You have no items in your shopping cart.
What Is Shed Hunting All About?
If you have heard of shed hunting but, aren’t real sure exactly what it is, you aren’t alone. Most hunters are excited to try new things, especially with their hunting dogs and shed hunting will not disappoint those dog enthusiasts who want to have a lot of fun and gain some knowledge of the land they hunt along the way. However, anytime something new is introduced into the hunting world, we hear plenty of questions and complaints. Shed hunting dogs are no different. So let’s shed some light on the subject.
What exactly is shed hunting?
Shed hunting is basically a hunt for antlers. Each year after the breeding season ends and a buck’s testosterone levels plummet a buck will lose or shed his antlers in order to begin growing new antlers for the following season. They simply drop them off and leave them behind. Where they shed their antlers is important. Most bucks will shed their antlers near their bedding area or where they find their best food source. This time of year a buck’s focus is not so much moving around, they tend to focus on food, minerals and protecting themselves from the elements in well covered areas that might prove to be hard to get to, making the hunt more challenging.
Why would we hunt for antlers?
Shed hunting is a perfect way to see which bucks will be there the next season and what they did in that area. Notice the surroundings where you find the antlers, you could discover bedding areas rubs, or scrapes. The same deer that scraped the ground and left his antlers behind in January will more than likely will be in the same area when hunting season begins in the fall. Typically each year the bucks antlers grow bigger so you will know if there’s a chance of a big buck being available. It can be pure motivation to hunt the next season, if nothing else.
Locating the antlers and the bucks territory is exciting and insightful but, it’s the antlers themselves that become the addiction. There is just something majestic about finding that hidden gem. The first time your dog comes back with a hunted antler it’s quite an intoxicating feeling.
Who to bring when you shed hunt?
Shed hunting can be a bonding activity that brings families together in the natural world. It can become a family tradition that everyone looks forward to, and there is no need to keep quiet so that enthusiastic child who loves to talk is a welcomed addition to a shed hunt. It also doesn’t require a gun so gun safety and gun training aren’t needed. It’s a great way to introduce a youth or wife to hunting and getting them out in your world.

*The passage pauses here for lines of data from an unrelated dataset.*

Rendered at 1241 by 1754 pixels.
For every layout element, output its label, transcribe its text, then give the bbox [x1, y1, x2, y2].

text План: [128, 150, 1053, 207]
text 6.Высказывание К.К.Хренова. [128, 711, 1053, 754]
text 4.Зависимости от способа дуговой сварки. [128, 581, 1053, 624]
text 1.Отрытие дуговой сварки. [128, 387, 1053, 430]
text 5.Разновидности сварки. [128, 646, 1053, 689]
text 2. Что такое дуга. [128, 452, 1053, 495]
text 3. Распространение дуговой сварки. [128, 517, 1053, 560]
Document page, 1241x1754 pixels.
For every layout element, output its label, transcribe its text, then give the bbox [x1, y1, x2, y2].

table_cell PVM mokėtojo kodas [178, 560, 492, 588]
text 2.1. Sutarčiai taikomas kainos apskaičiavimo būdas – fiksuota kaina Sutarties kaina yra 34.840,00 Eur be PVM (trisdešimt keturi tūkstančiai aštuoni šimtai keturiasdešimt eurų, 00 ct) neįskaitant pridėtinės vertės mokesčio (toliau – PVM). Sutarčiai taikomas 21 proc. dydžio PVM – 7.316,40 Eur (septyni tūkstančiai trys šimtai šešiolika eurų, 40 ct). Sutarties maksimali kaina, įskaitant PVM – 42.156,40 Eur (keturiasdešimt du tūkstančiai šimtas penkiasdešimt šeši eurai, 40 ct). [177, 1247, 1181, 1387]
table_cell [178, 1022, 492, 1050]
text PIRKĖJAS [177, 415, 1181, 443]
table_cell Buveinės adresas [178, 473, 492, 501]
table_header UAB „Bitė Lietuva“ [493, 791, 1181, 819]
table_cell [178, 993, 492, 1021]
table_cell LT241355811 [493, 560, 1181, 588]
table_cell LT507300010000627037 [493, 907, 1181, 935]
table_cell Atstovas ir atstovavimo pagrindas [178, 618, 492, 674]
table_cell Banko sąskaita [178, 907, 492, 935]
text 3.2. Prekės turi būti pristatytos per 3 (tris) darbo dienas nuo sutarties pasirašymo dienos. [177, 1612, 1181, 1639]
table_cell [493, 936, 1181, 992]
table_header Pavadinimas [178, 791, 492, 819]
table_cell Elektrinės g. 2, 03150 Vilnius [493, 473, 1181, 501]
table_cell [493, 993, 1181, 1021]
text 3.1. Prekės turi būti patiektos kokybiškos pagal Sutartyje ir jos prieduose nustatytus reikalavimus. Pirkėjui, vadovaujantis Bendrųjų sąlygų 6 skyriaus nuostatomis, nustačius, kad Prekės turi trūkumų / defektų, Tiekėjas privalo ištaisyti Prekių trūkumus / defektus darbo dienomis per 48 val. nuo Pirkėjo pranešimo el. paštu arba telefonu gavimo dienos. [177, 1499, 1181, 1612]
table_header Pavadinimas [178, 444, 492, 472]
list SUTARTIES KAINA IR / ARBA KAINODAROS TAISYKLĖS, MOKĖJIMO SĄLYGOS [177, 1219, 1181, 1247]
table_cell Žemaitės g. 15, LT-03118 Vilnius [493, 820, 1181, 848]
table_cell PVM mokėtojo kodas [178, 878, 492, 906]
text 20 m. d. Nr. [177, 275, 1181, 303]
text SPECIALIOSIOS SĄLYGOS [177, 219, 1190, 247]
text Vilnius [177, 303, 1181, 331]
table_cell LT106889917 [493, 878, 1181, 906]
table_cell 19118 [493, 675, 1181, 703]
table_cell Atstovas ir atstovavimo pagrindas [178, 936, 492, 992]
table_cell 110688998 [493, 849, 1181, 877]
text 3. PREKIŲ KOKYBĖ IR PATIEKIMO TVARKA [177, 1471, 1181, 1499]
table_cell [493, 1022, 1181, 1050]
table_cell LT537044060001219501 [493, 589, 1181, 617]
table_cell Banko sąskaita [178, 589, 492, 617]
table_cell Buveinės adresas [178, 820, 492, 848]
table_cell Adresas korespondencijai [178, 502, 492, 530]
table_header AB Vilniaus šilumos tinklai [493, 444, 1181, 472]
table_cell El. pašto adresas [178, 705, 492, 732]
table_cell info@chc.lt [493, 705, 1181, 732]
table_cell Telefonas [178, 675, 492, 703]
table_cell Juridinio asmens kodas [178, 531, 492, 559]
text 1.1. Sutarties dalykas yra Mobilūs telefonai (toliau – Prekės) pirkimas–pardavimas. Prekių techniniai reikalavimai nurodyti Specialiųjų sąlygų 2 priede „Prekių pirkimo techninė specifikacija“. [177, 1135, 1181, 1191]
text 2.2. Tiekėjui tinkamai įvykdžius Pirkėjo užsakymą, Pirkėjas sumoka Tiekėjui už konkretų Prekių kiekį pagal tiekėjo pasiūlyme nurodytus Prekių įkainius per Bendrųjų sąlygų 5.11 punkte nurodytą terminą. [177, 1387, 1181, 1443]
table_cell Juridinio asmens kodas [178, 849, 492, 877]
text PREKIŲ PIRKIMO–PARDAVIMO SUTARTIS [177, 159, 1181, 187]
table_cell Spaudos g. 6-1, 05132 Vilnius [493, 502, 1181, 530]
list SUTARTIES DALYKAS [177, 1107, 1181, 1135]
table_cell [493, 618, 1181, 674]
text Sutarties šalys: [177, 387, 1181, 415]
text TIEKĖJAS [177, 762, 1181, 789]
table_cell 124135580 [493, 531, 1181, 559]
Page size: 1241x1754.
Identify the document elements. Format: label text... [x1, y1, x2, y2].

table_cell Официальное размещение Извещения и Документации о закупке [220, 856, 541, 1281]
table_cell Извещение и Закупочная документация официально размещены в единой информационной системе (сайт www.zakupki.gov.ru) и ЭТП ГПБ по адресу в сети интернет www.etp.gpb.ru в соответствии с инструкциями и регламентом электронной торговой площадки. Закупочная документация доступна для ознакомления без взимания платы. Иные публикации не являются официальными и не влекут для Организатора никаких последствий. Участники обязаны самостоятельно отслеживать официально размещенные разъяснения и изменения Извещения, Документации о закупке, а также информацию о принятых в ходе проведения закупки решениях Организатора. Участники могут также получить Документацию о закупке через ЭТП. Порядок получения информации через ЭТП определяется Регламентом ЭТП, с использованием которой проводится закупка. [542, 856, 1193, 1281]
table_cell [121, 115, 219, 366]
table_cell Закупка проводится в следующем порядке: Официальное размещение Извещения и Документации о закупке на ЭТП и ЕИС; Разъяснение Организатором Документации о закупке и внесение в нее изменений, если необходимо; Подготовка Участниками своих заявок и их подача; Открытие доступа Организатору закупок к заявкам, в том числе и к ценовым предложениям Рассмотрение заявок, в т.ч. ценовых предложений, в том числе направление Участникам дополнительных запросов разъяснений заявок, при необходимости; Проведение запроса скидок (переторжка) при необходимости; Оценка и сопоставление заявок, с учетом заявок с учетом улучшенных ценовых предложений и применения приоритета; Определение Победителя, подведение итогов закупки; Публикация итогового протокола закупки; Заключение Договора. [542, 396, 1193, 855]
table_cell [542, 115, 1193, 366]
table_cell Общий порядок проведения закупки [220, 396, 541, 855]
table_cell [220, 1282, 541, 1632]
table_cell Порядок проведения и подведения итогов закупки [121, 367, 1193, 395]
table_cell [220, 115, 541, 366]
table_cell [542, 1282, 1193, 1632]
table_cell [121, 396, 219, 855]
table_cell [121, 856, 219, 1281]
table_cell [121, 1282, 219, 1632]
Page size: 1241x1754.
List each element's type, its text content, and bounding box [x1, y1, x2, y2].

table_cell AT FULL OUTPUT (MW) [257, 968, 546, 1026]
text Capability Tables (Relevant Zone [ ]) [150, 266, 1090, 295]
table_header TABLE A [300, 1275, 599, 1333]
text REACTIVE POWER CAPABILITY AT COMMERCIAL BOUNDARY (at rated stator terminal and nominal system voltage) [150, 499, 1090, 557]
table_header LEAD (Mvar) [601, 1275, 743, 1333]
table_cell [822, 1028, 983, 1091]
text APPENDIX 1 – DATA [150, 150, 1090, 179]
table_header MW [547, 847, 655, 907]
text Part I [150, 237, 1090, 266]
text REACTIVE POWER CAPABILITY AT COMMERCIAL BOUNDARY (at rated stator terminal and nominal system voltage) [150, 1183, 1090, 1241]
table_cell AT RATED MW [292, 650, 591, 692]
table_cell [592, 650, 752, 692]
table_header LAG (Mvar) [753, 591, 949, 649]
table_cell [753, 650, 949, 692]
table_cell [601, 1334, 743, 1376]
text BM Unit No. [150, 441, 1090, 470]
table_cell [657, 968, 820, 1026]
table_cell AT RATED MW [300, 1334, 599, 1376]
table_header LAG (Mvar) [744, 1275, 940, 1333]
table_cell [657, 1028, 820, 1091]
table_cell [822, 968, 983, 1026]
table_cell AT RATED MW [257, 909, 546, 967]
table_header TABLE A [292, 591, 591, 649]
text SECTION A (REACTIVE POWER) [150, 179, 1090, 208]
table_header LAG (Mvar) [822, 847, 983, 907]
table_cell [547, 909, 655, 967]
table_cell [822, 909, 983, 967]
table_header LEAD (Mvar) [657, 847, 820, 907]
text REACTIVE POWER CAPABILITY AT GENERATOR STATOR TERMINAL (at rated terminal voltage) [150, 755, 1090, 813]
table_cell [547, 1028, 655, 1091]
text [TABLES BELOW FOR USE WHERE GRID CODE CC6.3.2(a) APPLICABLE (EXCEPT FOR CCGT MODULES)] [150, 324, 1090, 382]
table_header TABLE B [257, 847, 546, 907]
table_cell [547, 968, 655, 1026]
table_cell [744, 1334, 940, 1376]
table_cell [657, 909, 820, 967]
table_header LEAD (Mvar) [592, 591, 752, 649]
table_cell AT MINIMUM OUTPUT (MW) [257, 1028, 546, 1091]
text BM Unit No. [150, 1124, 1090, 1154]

Of course, your most qualified partner for shed hunting would be your hunting dog. Most any breed of hunting dog can be trained to hunt sheds and some dogs, like my lab naturally find antlers and bring them to me. It can become just as exciting to your dog as it can to you. Some shed hunters claim, that using their dog during the off season to hunt sheds makes them better retrievers during hunting season. Puppies who haven’t yet mastered retrieving can be particularly useful in shed hunting because they are usually enthusiastic and willing to do anything to please you. It’s also simpler for puppies or older dogs that aren’t as trainable because they feel useful and can just enjoy spending the time “hunting” with you and their isn’t much chance of them messing up a shed hunt.
Just get out there
So in this case the new excitement over shed hunting might actually be worth checking out for yourself. If nothing else it can cure your cabin fever.
Training your dog to shed hunt
Training your dog to shed hunt is a lot like training him to retrieve upland game birds but without the birds. Freshly shedded antlers have a strong scent so you can use antlers that you already have to teach him to use his nose.
Start in Close Quarters
If your dog is already a seasoned upland hunter then it won’t take as much training. However, shed hunting is basically for every dog even if your dog has never hunted a day in his life or is too young or too old to hunt alongside the more agile dogs then you can still train him to shed hunt. Begin an unseasoned hunter in a small area like a closed yard or even inside your house. To begin the training you will only need an antler, preferably a newly shedded antler but, if you don’t have that, any antler will do. Just make sure that if you are training a puppy that the antler is smaller or easy for him to manage because he won’t want to retrieve it if it’s cumbersome for him to carry. In all cases the antler needs to be manageable to begin with, not having any long sharp points that might hurt him. Once he catches on to what you are trying to get him to do, all of this won’t matter as much. After you have determined that the antler is the right one, slide it across from him so that he begins to chase it, let him touch it and get it in his mouth and then let him have it. Ask him to bring it to you and praise him when he does so that he’s catching on. Repeat the process, hiding the antler and asking him to find it. Once he masters this process and finds it immediately you can move on the the next phase of training.
Broaden Your Training Area
The next phase of training will require you to be outside or in an open area, like your backyard. You will want to have a few different antlers and either a long leash or a training collar. You start by placing the antler in full view and asking him to find it and praise him when he brings it you. You gradually begin to hide the antler in places that he can get to and encourage him to find it and bring it to you the same as he did before. He’s learning to use his nose to find the antler so hide it, at this point, in some areas that he has to sniff it out. If he begins to run with it, or starts to chew it, you can use the training collar or long leash to remind him that he is supposed to be retrieving.
Take Him to The Field
The next step is pretty simple, take him to a field or an area that you would most likely find antlers naturally. Start by setting out several antlers all around but, not too far from each other. Repeat the process that you started in the yard. If he has trouble understanding what you want him to do, it is fine to show him or at least get him close to the area that the shed is located. Remember to offer lots of praise and encouragement along the way.
Year Around Training
Shed hunting is great physical conditioning for your dog and he can do it year around. Because it is easy to train most any dog to do it, it can be a fun way to utilize their natural ability to sniff.